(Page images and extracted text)
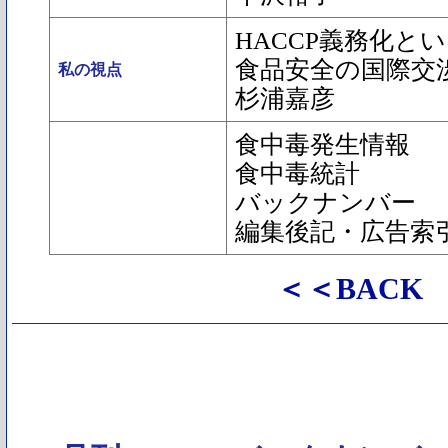
HACCP義務化と
食品安全の国際交
私の視点
杉浦嘉彦
食中毒発生情報
食中毒統計
バックナンバー
編集後記・広告索
＜＜BACK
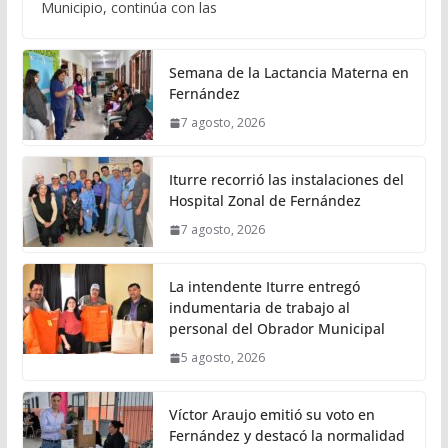
Municipio, continúa con las
Semana de la Lactancia Materna en
Fernández
7 agosto, 2026
Iturre recorrió las instalaciones del
Hospital Zonal de Fernández
7 agosto, 2026
La intendente Iturre entregó
indumentaria de trabajo al
personal del Obrador Municipal
5 agosto, 2026
Víctor Araujo emitió su voto en
Fernández y destacó la normalidad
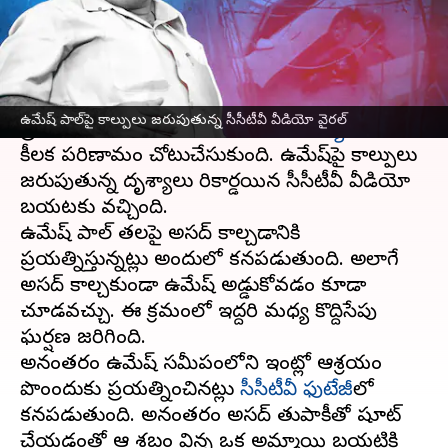
వ్రాసిన వారు
Mar 16, 2023
04:26 pm
Stalin
ఈ వార్తాకథనం ఏంటి
దేశ‌వ్యాప్తంగా సంచలనంగా మారిన
ఉత్తరప్రదేశ్‌
లోని
ఉమేష్ పాల్‌పై కాల్పులు జరుపుతున్న సీసీటీవీ వీడియో వైరల్
ప్రయాగ్‌రాజ్‌లో జరిగిన
ఉమేష్ పాల్ హత్య కేసు
లో
కీలక పరిణామం చోటుచేసుకుంది. ఉమేష్‌పై కాల్పులు
జరుపుతున్న దృశ్యాలు రికార్డయిన సీసీటీవీ వీడియో
బయటకు వచ్చింది.
ఉమేష్ పాల్ తలపై అసద్ కాల్చడానికి
ప్రయత్నిస్తున్నట్లు అందులో కనపడుతుంది. అలాగే
అసద్ కాల్చకుండా ఉమేష్ అడ్డుకోవడం కూడా
చూడవచ్చు. ఈ క్రమంలో ఇద్దరి మధ్య కొద్దిసేపు
ఘర్షణ జరిగింది.
అనంతరం ఉమేష్ సమీపంలోని ఇంట్లో ఆశ్రయం
పొందేందుకు ప్రయత్నించినట్లు
సీసీటీవీ ఫుటేజీ
లో
కనపడుతుంది. అనంతరం అసద్ తుపాకీతో షూట్
చేయడంతో ఆ శబ్దం విన్న ఒక అమ్మాయి బయటికి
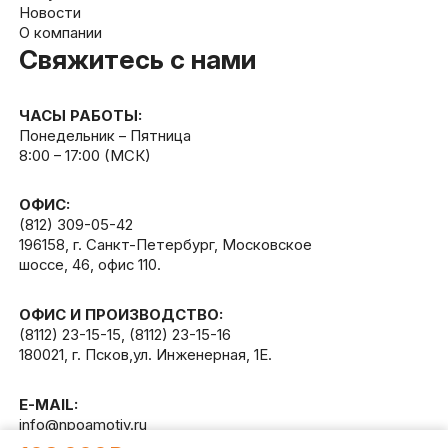
Новости
О компании
Свяжитесь с нами
ЧАСЫ РАБОТЫ:
Понедельник – Пятница
8:00 – 17:00 (МСК)
ОФИС:
(812) 309-05-42
196158, г. Санкт-Петербург, Московское
шоссе, 46, офис 110.
ОФИС И ПРОИЗВОДСТВО:
(8112) 23-15-15
,
(8112) 23-15-16
180021, г. Псков,ул. Инженерная, 1Е.
E-MAIL:
info@npoamotiv.ru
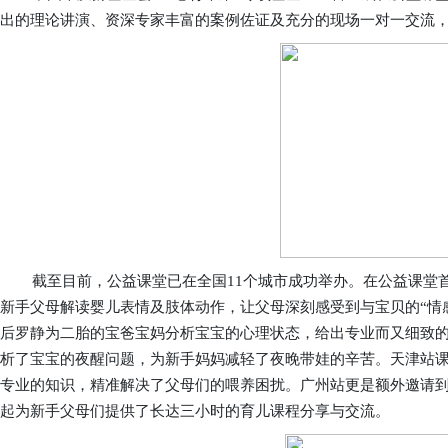
出的理论讲演、资深专家丰富的案例佐证及充分的现场一对一交流
截至目前
，公益课堂已在全国11个城市成功举办。在公益课堂
新手父母解读婴儿表情及肢体动作，让父母深刻感受到与宝贝的“情
后罗静为二胎的
宝爸宝妈分析
宝宝的心理状态，给出专业而又细致
析了宝宝
的夜醒问题
，为新手妈妈减轻了夜晚带娃的辛苦。天津站
专业的知识，精准解决了父母们的喂养困扰。广州站更是额外邀请
起为新手父母们提供了长达三小时的育儿课程分享与交流。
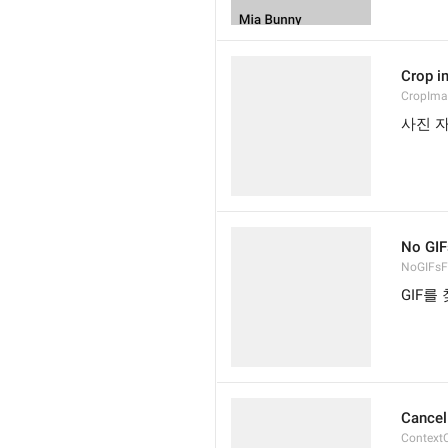
Crop i
CropIma
사진 
No GIF
NoGIFs
GIF를
Cancel
Context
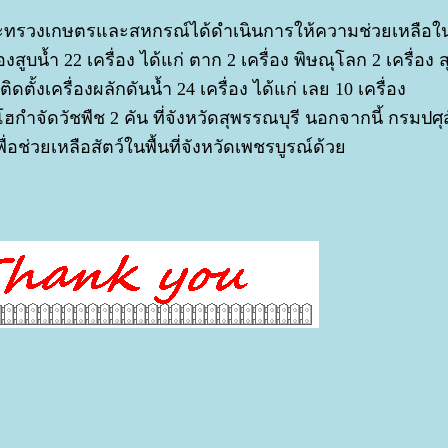
ังกระทรวงเกษตรและสหกรณ์ได้ดำเนินการให้ความช่วยเหลือใน
ูบน้ำ 22 เครื่อง ได้แก่ ตาก 2 เครื่อง พิษณุโลก 2 เครื่อง 
ติดตั้งเครื่องผลักดันน้ำ 24 เครื่อง ได้แก่ เลย 10 เครื่อง
ำจัดวัชพืช 2 คัน ที่จังหวัดสุพรรณบุรี นอกจากนี้ กรมปศุส
่อช่วยเหลือสัตว์ในพื้นที่จังหวัดเพชรบูรณ์ด้ว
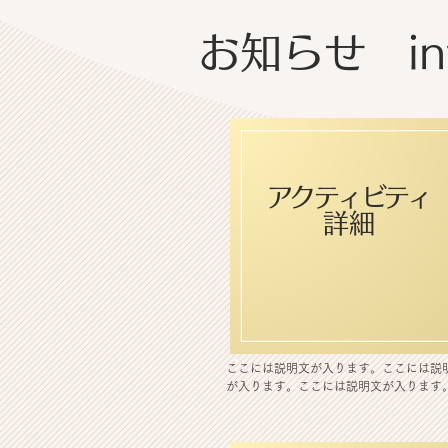
お知らせ inf
アクティビティ
詳細
​ここには説明文が入ります。ここには説
が入ります。ここには説明文が入ります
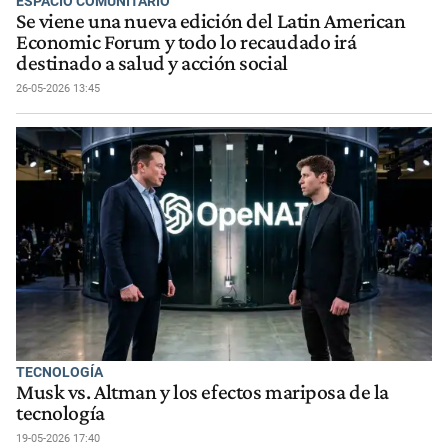
ESPACIO COMUNITARIO
Se viene una nueva edición del Latin American
Economic Forum y todo lo recaudado irá
destinado a salud y acción social
26-05-2026 13:45
TECNOLOGÍA
Musk vs. Altman y los efectos mariposa de la
tecnología
19-05-2026 17:40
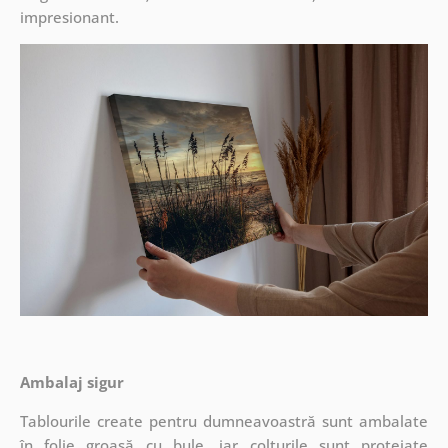
impresionant.
Ambalaj sigur
Tablourile create pentru dumneavoastră sunt ambalate
în folie groasă cu bule, iar colțurile sunt protejate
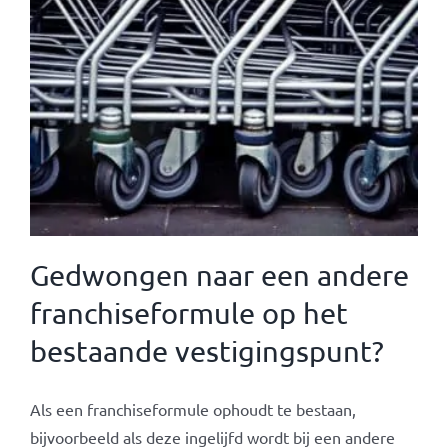
Gedwongen naar een andere
franchiseformule op het
bestaande vestigingspunt?
Als een franchiseformule ophoudt te bestaan,
bijvoorbeeld als deze ingelijfd wordt bij een andere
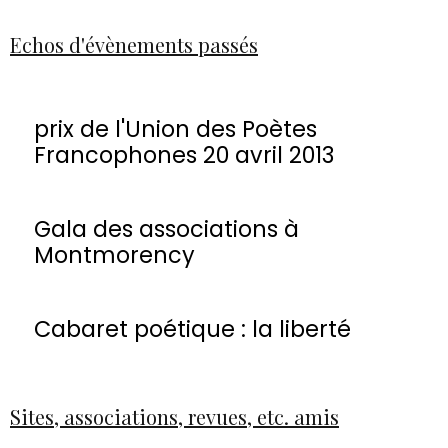
Echos d'évènements passés
prix de l'Union des Poètes
Francophones 20 avril 2013
Gala des associations à
Montmorency
Cabaret poétique : la liberté
Sites, associations, revues, etc. amis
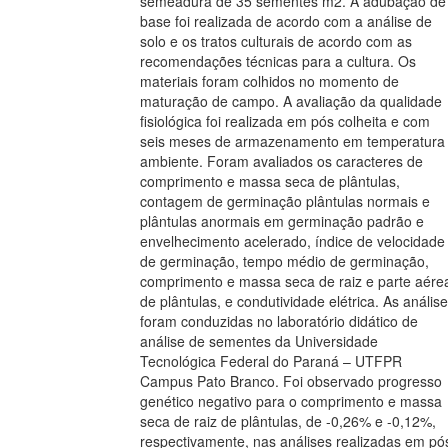
semeadura de 35 sementes m2. A adubação de
base foi realizada de acordo com a análise de
solo e os tratos culturais de acordo com as
recomendações técnicas para a cultura. Os
materiais foram colhidos no momento de
maturação de campo. A avaliação da qualidade
fisiológica foi realizada em pós colheita e com
seis meses de armazenamento em temperatura
ambiente. Foram avaliados os caracteres de
comprimento e massa seca de plântulas,
contagem de germinação plântulas normais e
plântulas anormais em germinação padrão e
envelhecimento acelerado, índice de velocidade
de germinação, tempo médio de germinação,
comprimento e massa seca de raiz e parte aére
de plântulas, e condutividade elétrica. As anális
foram conduzidas no laboratório didático de
análise de sementes da Universidade
Tecnológica Federal do Paraná – UTFPR
Campus Pato Branco. Foi observado progresso
genético negativo para o comprimento e massa
seca de raiz de plântulas, de -0,26% e -0,12%,
respectivamente, nas análises realizadas em pó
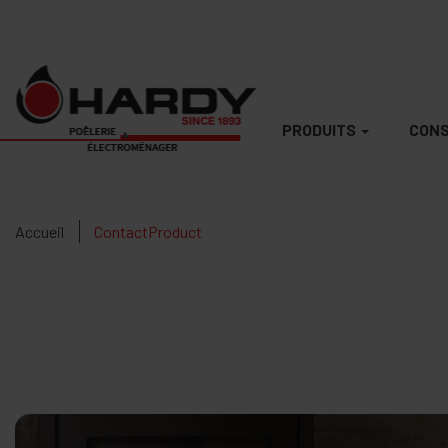
PRODUITS
CONS
Accueil
ContactProduct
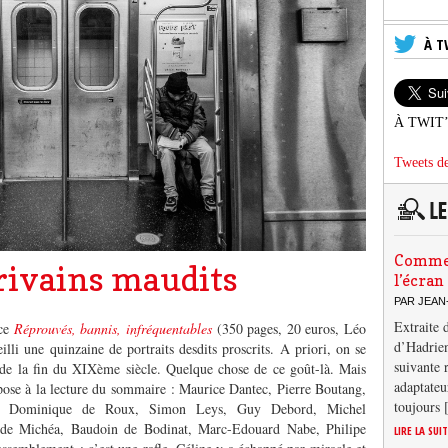
À T
À TWIT
Tweets de
Comment
écrivains maudits
l’écran
PAR JEAN
Extraite 
 ce
Réprouvés, bannis, infréquentables
(350 pages, 20 euros, Léo
d’Hadrien
lli une quinzaine de portraits desdits proscrits. A priori, on se
suivante 
is de la fin du XIXème siècle. Quelque chose de ce goût-là. Mais
adaptateu
mpose à la lecture du sommaire : Maurice Dantec, Pierre Boutang,
toujours
ni, Dominique de Roux, Simon Leys, Guy Debord, Michel
de Michéa, Baudoin de Bodinat, Marc-Edouard Nabe, Philipe
LIRE LA SUI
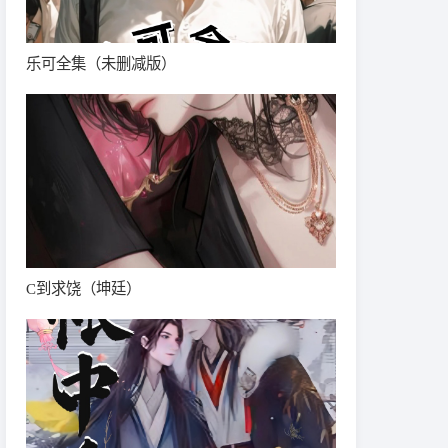
乐可全集（未删减版）
C到求饶（坤廷）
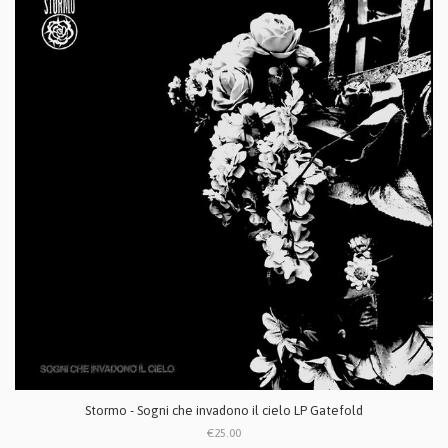
Stormo - Sogni che invadono il cielo LP Gatefold
€25.00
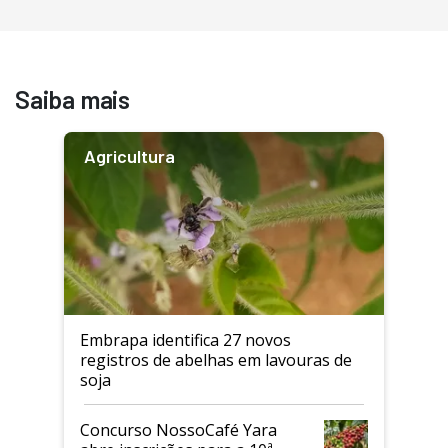
Saiba mais
Agricultura
Embrapa identifica 27 novos
registros de abelhas em lavouras de
soja
Concurso NossoCafé Yara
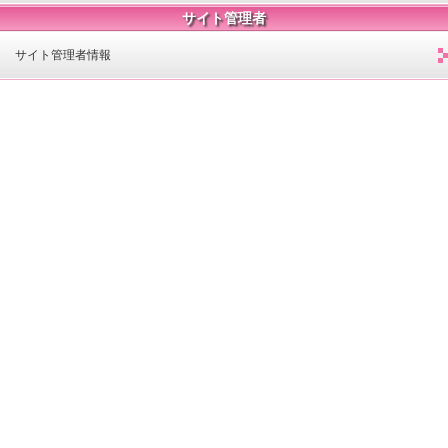
サイト管理者
サイト管理者情報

▶ **What the task requires**:
Copy out all of the entries exactly as they stand, with no pictures in your copy.

▶ **Finished task**:
HACCP義務化と
食品安全の国際交
私の視点
杉浦嘉彦
食中毒発生情報
食中毒統計
バックナンバー
編集後記・広告索
＜＜BACK
Municipio, continúa con las
Semana de la Lactancia Materna en
Fernández
7 agosto, 2026
Iturre recorrió las instalaciones del
Hospital Zonal de Fernández
7 agosto, 2026
La intendente Iturre entregó
indumentaria de trabajo al
personal del Obrador Municipal
5 agosto, 2026
Víctor Araujo emitió su voto en
Fernández y destacó la normalidad
వ్రాసిన వారు
Mar 16, 2023
04:26 pm
Stalin
ఈ వార్తాకథనం ఏంటి
దేశ‌వ్యాప్తంగా సంచలనంగా మారిన
ఉత్తరప్రదేశ్‌
లోని
ఉమేష్ పాల్‌పై కాల్పులు జరుపుతున్న సీసీటీవీ వీడియో వైరల్
ప్రయాగ్‌రాజ్‌లో జరిగిన
ఉమేష్ పాల్ హత్య కేసు
లో
కీలక పరిణామం చోటుచేసుకుంది. ఉమేష్‌పై కాల్పులు
జరుపుతున్న దృశ్యాలు రికార్డయిన సీసీటీవీ వీడియో
బయటకు వచ్చింది.
ఉమేష్ పాల్ తలపై అసద్ కాల్చడానికి
ప్రయత్నిస్తున్నట్లు అందులో కనపడుతుంది. అలాగే
అసద్ కాల్చకుండా ఉమేష్ అడ్డుకోవడం కూడా
చూడవచ్చు. ఈ క్రమంలో ఇద్దరి మధ్య కొద్దిసేపు
ఘర్షణ జరిగింది.
అనంతరం ఉమేష్ సమీపంలోని ఇంట్లో ఆశ్రయం
పొందేందుకు ప్రయత్నించినట్లు
సీసీటీవీ ఫుటేజీ
లో
కనపడుతుంది. అనంతరం అసద్ తుపాకీతో షూట్
చేయడంతో ఆ శబ్దం విన్న ఒక అమ్మాయి బయటికి
Новости
О компании
Свяжитесь с нами
ЧАСЫ РАБОТЫ:
Понедельник – Пятница
8:00 – 17:00 (МСК)
ОФИС:
(812) 309-05-42
196158, г. Санкт-Петербург, Московское
шоссе, 46, офис 110.
ОФИС И ПРОИЗВОДСТВО:
(8112) 23-15-15
,
(8112) 23-15-16
180021, г. Псков,ул. Инженерная, 1Е.
E-MAIL:
info@npoamotiv.ru
出的理论讲演、资深专家丰富的案例佐证及充分的现场一对一交流
截至目前
，公益课堂已在全国11个城市成功举办。在公益课堂
新手父母解读婴儿表情及肢体动作，让父母深刻感受到与宝贝的“情
后罗静为二胎的
宝爸宝妈分析
宝宝的心理状态，给出专业而又细致
析了宝宝
的夜醒问题
，为新手妈妈减轻了夜晚带娃的辛苦。天津站
专业的知识，精准解决了父母们的喂养困扰。广州站更是额外邀请
起为新手父母们提供了长达三小时的育儿课程分享与交流。
Crop i
CropIma
사진 
No GIF
NoGIFs
GIF를
Cancel
Context
ังกระทรวงเกษตรและสหกรณ์ได้ดำเนินการให้ความช่วยเหลือใน
ูบน้ำ 22 เครื่อง ได้แก่ ตาก 2 เครื่อง พิษณุโลก 2 เครื่อง 
ติดตั้งเครื่องผลักดันน้ำ 24 เครื่อง ได้แก่ เลย 10 เครื่อง
ำจัดวัชพืช 2 คัน ที่จังหวัดสุพรรณบุรี นอกจากนี้ กรมปศุส
่อช่วยเหลือสัตว์ในพื้นที่จังหวัดเพชรบูรณ์ด้ว
お知らせ inf
アクティビティ
詳細
​ここには説明文が入ります。ここには説
が入ります。ここには説明文が入ります
ESPACIO COMUNITARIO
Se viene una nueva edición del Latin American
Economic Forum y todo lo recaudado irá
destinado a salud y acción social
26-05-2026 13:45
TECNOLOGÍA
Musk vs. Altman y los efectos mariposa de la
tecnología
19-05-2026 17:40
impresionant.
Ambalaj sigur
Tablourile create pentru dumneavoastră sunt ambalate
în folie groasă cu bule, iar colțurile sunt protejate
Gedwongen naar een andere
franchiseformule op het
bestaande vestigingspunt?
Als een franchiseformule ophoudt te bestaan,
bijvoorbeeld als deze ingelijfd wordt bij een andere
Echos d'évènements passés
prix de l'Union des Poètes
Francophones 20 avril 2013
Gala des associations à
Montmorency
Cabaret poétique : la liberté
Sites, associations, revues, etc. amis
semeadura de 35 sementes m2. A adubação de
base foi realizada de acordo com a análise de
solo e os tratos culturais de acordo com as
recomendações técnicas para a cultura. Os
materiais foram colhidos no momento de
maturação de campo. A avaliação da qualidade
fisiológica foi realizada em pós colheita e com
seis meses de armazenamento em temperatura
ambiente. Foram avaliados os caracteres de
comprimento e massa seca de plântulas,
contagem de germinação plântulas normais e
plântulas anormais em germinação padrão e
envelhecimento acelerado, índice de velocidade
de germinação, tempo médio de germinação,
comprimento e massa seca de raiz e parte aére
de plântulas, e condutividade elétrica. As anális
foram conduzidas no laboratório didático de
análise de sementes da Universidade
Tecnológica Federal do Paraná – UTFPR
Campus Pato Branco. Foi observado progresso
genético negativo para o comprimento e massa
seca de raiz de plântulas, de -0,26% e -0,12%,
respectivamente, nas análises realizadas em pó
PRODUITS
CONS
Accueil
ContactProduct
À T
À TWIT
Tweets de
Comment
écrivains maudits
l’écran
PAR JEAN
Extraite 
 ce
Réprouvés, bannis, infréquentables
(350 pages, 20 euros, Léo
d’Hadrien
lli une quinzaine de portraits desdits proscrits. A priori, on se
suivante 
is de la fin du XIXème siècle. Quelque chose de ce goût-là. Mais
adaptateu
mpose à la lecture du sommaire : Maurice Dantec, Pierre Boutang,
toujours
ni, Dominique de Roux, Simon Leys, Guy Debord, Michel
de Michéa, Baudoin de Bodinat, Marc-Edouard Nabe, Philipe
LIRE LA SUI
乐可全集（未删减版）
C到求饶（坤廷）
Stormo - Sogni che invadono il cielo LP Gatefold
€25.00
Saiba mais
Agricultura
Embrapa identifica 27 novos
registros de abelhas em lavouras de
soja
Concurso NossoCafé Yara
サイト管理者
サイト管理者情報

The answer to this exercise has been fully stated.